Aim of the project was a system rewrite of a monolithic platform which was in development for more than 12 years. Vladimir started the project with the requirements gathering sessions upon which the architecture proposal was written. Requirements gathering pinpointed two major challenges that new architecture will face, leading to a Proof of Concept (PoC).
After successful PoC, the development started and the team was growing to meet the needs of the project. The challenge was to keep architecture and code as uniform as possible to allow for easy onboarding and flexibility when team members switch between services.
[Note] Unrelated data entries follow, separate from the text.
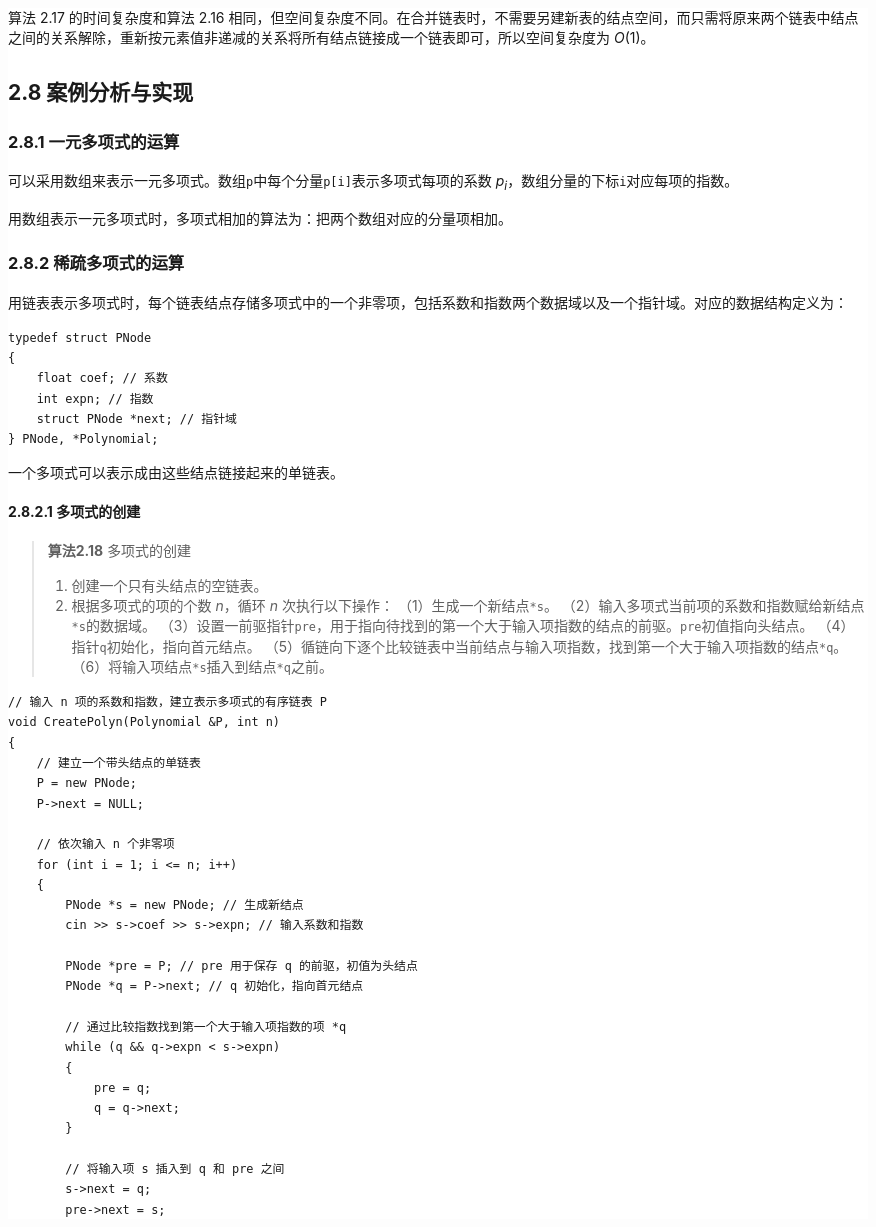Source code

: 算法 2.17 的时间复杂度和算法 2.16 相同，但空间复杂度不同。在合并链表时，不需要另建新表的结点空间，而只需将原来两个链表中结点之间的关系解除，重新按元素值非递减的关系将所有结点链接成一个链表即可，所以空间复杂度为 $O(1)$。

## 2.8 案例分析与实现

### 2.8.1 一元多项式的运算

可以采用数组来表示一元多项式。数组`p`中每个分量`p[i]`表示多项式每项的系数 $p_i$，数组分量的下标`i`对应每项的指数。

用数组表示一元多项式时，多项式相加的算法为：把两个数组对应的分量项相加。

### 2.8.2 稀疏多项式的运算

用链表表示多项式时，每个链表结点存储多项式中的一个非零项，包括系数和指数两个数据域以及一个指针域。对应的数据结构定义为：

```C{.line-numbers}
typedef struct PNode
{
    float coef; // 系数
    int expn; // 指数
    struct PNode *next; // 指针域
} PNode, *Polynomial;
```

一个多项式可以表示成由这些结点链接起来的单链表。

#### 2.8.2.1 多项式的创建

> **算法2.18** 多项式的创建
>
> 1. 创建一个只有头结点的空链表。
> 2. 根据多项式的项的个数 $n$，循环 $n$ 次执行以下操作：
>    （1）生成一个新结点`*s`。
>    （2）输入多项式当前项的系数和指数赋给新结点`*s`的数据域。
>    （3）设置一前驱指针`pre`，用于指向待找到的第一个大于输入项指数的结点的前驱。`pre`初值指向头结点。
>    （4）指针`q`初始化，指向首元结点。
>    （5）循链向下逐个比较链表中当前结点与输入项指数，找到第一个大于输入项指数的结点`*q`。
>    （6）将输入项结点`*s`插入到结点`*q`之前。

```C++{.line-numbers}
// 输入 n 项的系数和指数，建立表示多项式的有序链表 P
void CreatePolyn(Polynomial &P, int n)
{
    // 建立一个带头结点的单链表
    P = new PNode;
    P->next = NULL;
    
    // 依次输入 n 个非零项
    for (int i = 1; i <= n; i++)
    {
        PNode *s = new PNode; // 生成新结点
        cin >> s->coef >> s->expn; // 输入系数和指数

        PNode *pre = P; // pre 用于保存 q 的前驱，初值为头结点
        PNode *q = P->next; // q 初始化，指向首元结点
        
        // 通过比较指数找到第一个大于输入项指数的项 *q
        while (q && q->expn < s->expn)
        {
            pre = q;
            q = q->next;
        }
        
        // 将输入项 s 插入到 q 和 pre 之间
        s->next = q;
        pre->next = s;
```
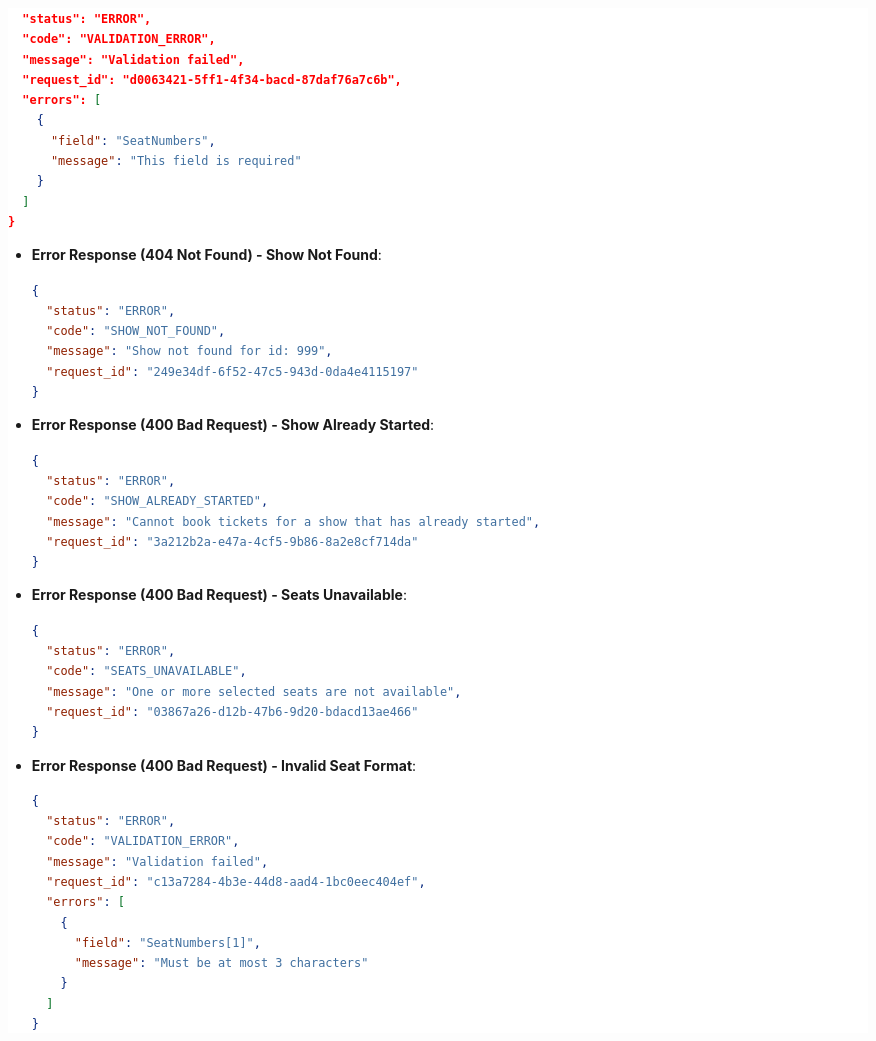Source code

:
   ```json
    "status": "ERROR",
    "code": "VALIDATION_ERROR",
    "message": "Validation failed",
    "request_id": "d0063421-5ff1-4f34-bacd-87daf76a7c6b",
    "errors": [
      {
        "field": "SeatNumbers",
        "message": "This field is required"
      }
    ]
  }
  ```
- **Error Response (404 Not Found) - Show Not Found**:
  ```json
  {
    "status": "ERROR",
    "code": "SHOW_NOT_FOUND",
    "message": "Show not found for id: 999",
    "request_id": "249e34df-6f52-47c5-943d-0da4e4115197"
  }
  ```
- **Error Response (400 Bad Request) - Show Already Started**:
  ```json
  {
    "status": "ERROR",
    "code": "SHOW_ALREADY_STARTED",
    "message": "Cannot book tickets for a show that has already started",
    "request_id": "3a212b2a-e47a-4cf5-9b86-8a2e8cf714da"
  }
  ```
- **Error Response (400 Bad Request) - Seats Unavailable**:
  ```json
  {
    "status": "ERROR",
    "code": "SEATS_UNAVAILABLE",
    "message": "One or more selected seats are not available",
    "request_id": "03867a26-d12b-47b6-9d20-bdacd13ae466"
  }
  ```
- **Error Response (400 Bad Request) - Invalid Seat Format**:
  ```json
  {
    "status": "ERROR",
    "code": "VALIDATION_ERROR",
    "message": "Validation failed",
    "request_id": "c13a7284-4b3e-44d8-aad4-1bc0eec404ef",
    "errors": [
      {
        "field": "SeatNumbers[1]",
        "message": "Must be at most 3 characters"
      }
    ]
  }
  ```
This also provided the simplicity in build and deployment pipelines.
The platform was put in production without major problems or reworks.
As an interim CTO, Milan led the product development team working on the enterprise level platform with strict privacy and security requirements. Under his leadership, delivery was streamlined and made predictable, productivity was increased and the developers’ onboarding process shortened.
Python, AWS Cloud (S3, CloudFormation, Quicksight, Athena)
Complex system that was hard to maintain and extend. AWS S3 was used as a database. Technical leadership left the company and the development team had a lot of trouble delivering features in the predictable manner, and ownership and team motivation was very low.
Milan joined the team as a backend engineer. He introduced and followed Scrum methodology and improved the transparency of the product development process. Once the entire product team adopted the process and saw that the transparency was a good thing, the ownership and motivation increased drastically. This led to Milan being assigned an interim CTO role. On the technical side, we identified both the strong sides of the current platform (reliability, privacy by design), and the weak points (hard to extend, complex, undocumented). When we improved the documentation (a lot!) and started building new components on the edge of the system (which use the API to communicate with the core), developer’s productivity increased a lot and the onboarding process was shortened.
Being obsessed with automated software testing and quality assurance, Milan created a declarative test data generator for Java. It allows easy specifying test data format and quickly generating - the goal was to create the opposite of the SQL for test data. Instead of querying the data, it generates the data - instead of “give me all the users born in 1981, having a driving licence and owning a car ” the data generator allows for this kind of “create me 10 000 random users out of which 150 will be born in 1981 and have a driving licence and owning a car”. The library heavily relies on generics and is used for generating test data for an automated test suite for several projects in production.